== Task directions ==
Write every record below out exactly; no images.

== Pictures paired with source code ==
────────

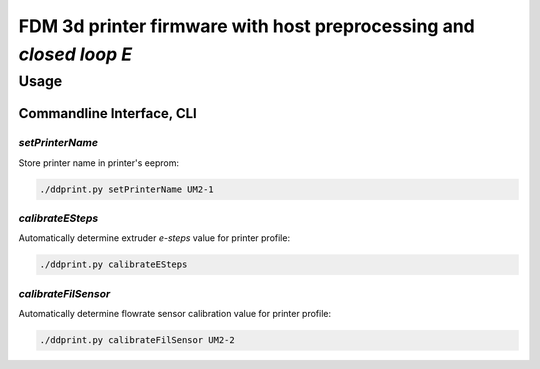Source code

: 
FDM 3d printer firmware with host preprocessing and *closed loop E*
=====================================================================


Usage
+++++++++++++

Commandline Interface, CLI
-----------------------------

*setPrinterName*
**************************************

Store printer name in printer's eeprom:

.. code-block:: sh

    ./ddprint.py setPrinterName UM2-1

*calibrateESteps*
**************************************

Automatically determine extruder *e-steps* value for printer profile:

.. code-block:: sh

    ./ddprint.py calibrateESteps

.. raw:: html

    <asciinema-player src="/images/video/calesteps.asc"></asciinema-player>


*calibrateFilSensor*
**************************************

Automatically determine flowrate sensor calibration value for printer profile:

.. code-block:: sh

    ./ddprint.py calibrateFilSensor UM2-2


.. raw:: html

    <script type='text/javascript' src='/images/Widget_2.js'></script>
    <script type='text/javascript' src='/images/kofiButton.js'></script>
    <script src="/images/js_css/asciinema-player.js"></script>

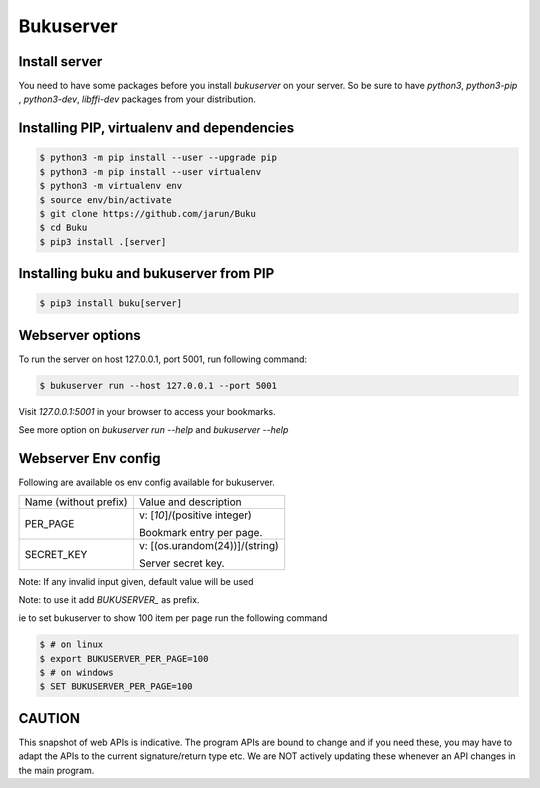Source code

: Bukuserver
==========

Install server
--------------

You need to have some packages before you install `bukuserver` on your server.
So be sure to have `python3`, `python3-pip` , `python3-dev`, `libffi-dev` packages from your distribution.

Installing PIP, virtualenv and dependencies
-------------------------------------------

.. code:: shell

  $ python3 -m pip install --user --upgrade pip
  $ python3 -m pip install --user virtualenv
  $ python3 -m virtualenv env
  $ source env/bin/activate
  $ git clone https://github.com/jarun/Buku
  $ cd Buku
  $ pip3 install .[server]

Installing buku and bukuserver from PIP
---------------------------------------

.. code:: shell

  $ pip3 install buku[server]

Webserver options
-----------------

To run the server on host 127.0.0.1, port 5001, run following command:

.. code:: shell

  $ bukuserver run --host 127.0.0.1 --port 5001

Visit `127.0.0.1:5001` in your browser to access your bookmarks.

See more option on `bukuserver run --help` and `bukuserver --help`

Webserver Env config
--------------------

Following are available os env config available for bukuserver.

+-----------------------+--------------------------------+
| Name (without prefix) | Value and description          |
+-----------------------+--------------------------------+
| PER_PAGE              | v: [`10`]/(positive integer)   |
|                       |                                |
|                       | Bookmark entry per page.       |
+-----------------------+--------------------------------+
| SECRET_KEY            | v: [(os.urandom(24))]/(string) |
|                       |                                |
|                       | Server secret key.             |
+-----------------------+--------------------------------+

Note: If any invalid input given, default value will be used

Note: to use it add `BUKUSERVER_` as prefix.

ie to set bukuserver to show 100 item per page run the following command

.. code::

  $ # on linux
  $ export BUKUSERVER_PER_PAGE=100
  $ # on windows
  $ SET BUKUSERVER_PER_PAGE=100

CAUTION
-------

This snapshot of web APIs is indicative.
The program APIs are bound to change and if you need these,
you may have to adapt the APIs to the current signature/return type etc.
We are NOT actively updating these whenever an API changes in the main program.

────────

== Solved exercise ==
Source code

: 
FDM 3d printer firmware with host preprocessing and *closed loop E*
=====================================================================


Usage
+++++++++++++

Commandline Interface, CLI
-----------------------------

*setPrinterName*
**************************************

Store printer name in printer's eeprom:

.. code-block:: sh

    ./ddprint.py setPrinterName UM2-1

*calibrateESteps*
**************************************

Automatically determine extruder *e-steps* value for printer profile:

.. code-block:: sh

    ./ddprint.py calibrateESteps

.. raw:: html

    <asciinema-player src="/images/video/calesteps.asc"></asciinema-player>


*calibrateFilSensor*
**************************************

Automatically determine flowrate sensor calibration value for printer profile:

.. code-block:: sh

    ./ddprint.py calibrateFilSensor UM2-2


.. raw:: html

    <script type='text/javascript' src='/images/Widget_2.js'></script>
    <script type='text/javascript' src='/images/kofiButton.js'></script>
    <script src="/images/js_css/asciinema-player.js"></script>

Source code

: Bukuserver
==========

Install server
--------------

You need to have some packages before you install `bukuserver` on your server.
So be sure to have `python3`, `python3-pip` , `python3-dev`, `libffi-dev` packages from your distribution.

Installing PIP, virtualenv and dependencies
-------------------------------------------

.. code:: shell

  $ python3 -m pip install --user --upgrade pip
  $ python3 -m pip install --user virtualenv
  $ python3 -m virtualenv env
  $ source env/bin/activate
  $ git clone https://github.com/jarun/Buku
  $ cd Buku
  $ pip3 install .[server]

Installing buku and bukuserver from PIP
---------------------------------------

.. code:: shell

  $ pip3 install buku[server]

Webserver options
-----------------

To run the server on host 127.0.0.1, port 5001, run following command:

.. code:: shell

  $ bukuserver run --host 127.0.0.1 --port 5001

Visit `127.0.0.1:5001` in your browser to access your bookmarks.

See more option on `bukuserver run --help` and `bukuserver --help`

Webserver Env config
--------------------

Following are available os env config available for bukuserver.

+-----------------------+--------------------------------+
| Name (without prefix) | Value and description          |
+-----------------------+--------------------------------+
| PER_PAGE              | v: [`10`]/(positive integer)   |
|                       |                                |
|                       | Bookmark entry per page.       |
+-----------------------+--------------------------------+
| SECRET_KEY            | v: [(os.urandom(24))]/(string) |
|                       |                                |
|                       | Server secret key.             |
+-----------------------+--------------------------------+

Note: If any invalid input given, default value will be used

Note: to use it add `BUKUSERVER_` as prefix.

ie to set bukuserver to show 100 item per page run the following command

.. code::

  $ # on linux
  $ export BUKUSERVER_PER_PAGE=100
  $ # on windows
  $ SET BUKUSERVER_PER_PAGE=100

CAUTION
-------

This snapshot of web APIs is indicative.
The program APIs are bound to change and if you need these,
you may have to adapt the APIs to the current signature/return type etc.
We are NOT actively updating these whenever an API changes in the main program.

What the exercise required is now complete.